Study identifies risks for UK semiconductor industry

A new study has found that geopolitical risks posed by growing US-China tensions are among those that threaten to derail the UK’s semiconductor industry.

Over-reliance on any one country makes for a risky industrial strategy
Over-reliance on any one country makes for a risky industrial strategy - AdobeStock

The new analysis of supply chains and foreign investment by researchers from Sussex University and King’s College London reveals a complex reliance on China and America, leaving UK firms vulnerable to the ongoing trade war between the two superpowers.

In a statement, Dr Steven Rolf, senior research fellow in the Digital Futures at Work Research Centre, Sussex University Business School said: “We found more than a quarter of shares in the UK’s semiconductor firms are held by US investors. Add this to a huge reliance on US suppliers and a persistent, if uncoordinated, pattern of Chinese investments and there’s trouble brewing.

“We may enjoy a special relationship with the US, but over-reliance on any one country makes for a risky industrial strategy. As the Presidential election gets closer neither candidate is backing down from the tech war with China. We may end up stuck in the middle, with UK firms exposed to high geopolitical risk.”

The researchers found US investors hold an average 27.5 per cent share in the UK’s 61 major semiconductors firms, giving the US the largest share among foreign investors and outstripping the 21.9 per cent held by UK investors.

Suppliers are also weighted to the US, with 48 per cent of facilities supplying the UK’s semiconductor industry being located in the US, while 51 per cent of customers are domiciled there. While the US is a close ally, the researchers said this dependence poses risks to supply chain resilience, especially given the prevailing anti-globalisation agenda on the other side of the Atlantic.

China

Between 2014 and 2024, Chinese firms made up seven per cent of all greenfield investments in the UK chip sector. Scottish firm Future Technology Devices is 80 per cent owned by China’s Dongguan Feite Semiconductor, while Hertfordshire-based Imagination Technologies is owned by Chinese private equity Canyon Bridge Technology and Chinese state-owned CRRC is the ultimate owner of Lincolnshire-based Dynex Semiconductor.

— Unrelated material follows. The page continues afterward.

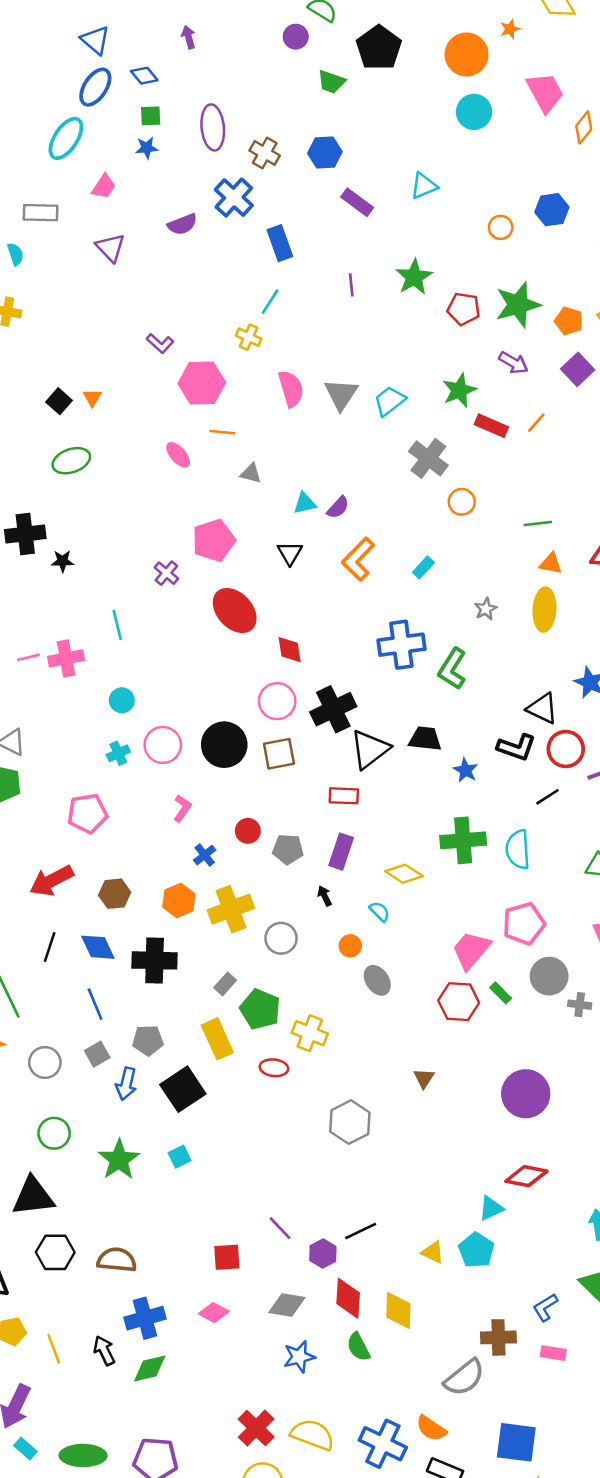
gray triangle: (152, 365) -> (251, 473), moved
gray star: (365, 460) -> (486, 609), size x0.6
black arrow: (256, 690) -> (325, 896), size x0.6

The report finds Chinese investors hold equity in 36 of the UK’s 61 major semiconductor firms. The researchers said this leaves UK firms vulnerable to US moves to freeze China out of global supply chains.

Dr Joseph Baines, King’s College London, said: “Our analysis reveals wider Chinese investment in UK semiconductors than previously known, but not coordinated control. These links to China potentially leave UK firms vulnerable to pressure from the US to upend their existing operations. A measured, data-driven approach will best protect the UK’s interests. We urge the new government to carefully assess the situation without resorting to alarmism. The government ought to work closely with industry to proactively monitor geopolitical exposures in our increasingly fractious world.”

UK governments

The previous UK government published a National Semiconductor Strategy to grow the sector in 2023, but the new report criticises a lack of data behind this policy, saying it is based on “generic market analyses”.

The new administration has started to address this, with a fresh sector analysis published by the Department for Science, Innovation and Technology mapping the industry’s regional structure providing some insight into UK firms’ international operations. However, it does not consider supply chain risks outside of Taiwan, where the majority of semiconductor manufacturing occurs. It also fails to identify geopolitical risks posed by foreign ownership and investment.

The study also found Brexit-related trade barriers may see UK firms missing opportunities from EU investments. While the UK has negotiated access to €1.3bn in EU research and development funds, UK companies remain ineligible for direct funding or subsidies under the European Chips Act.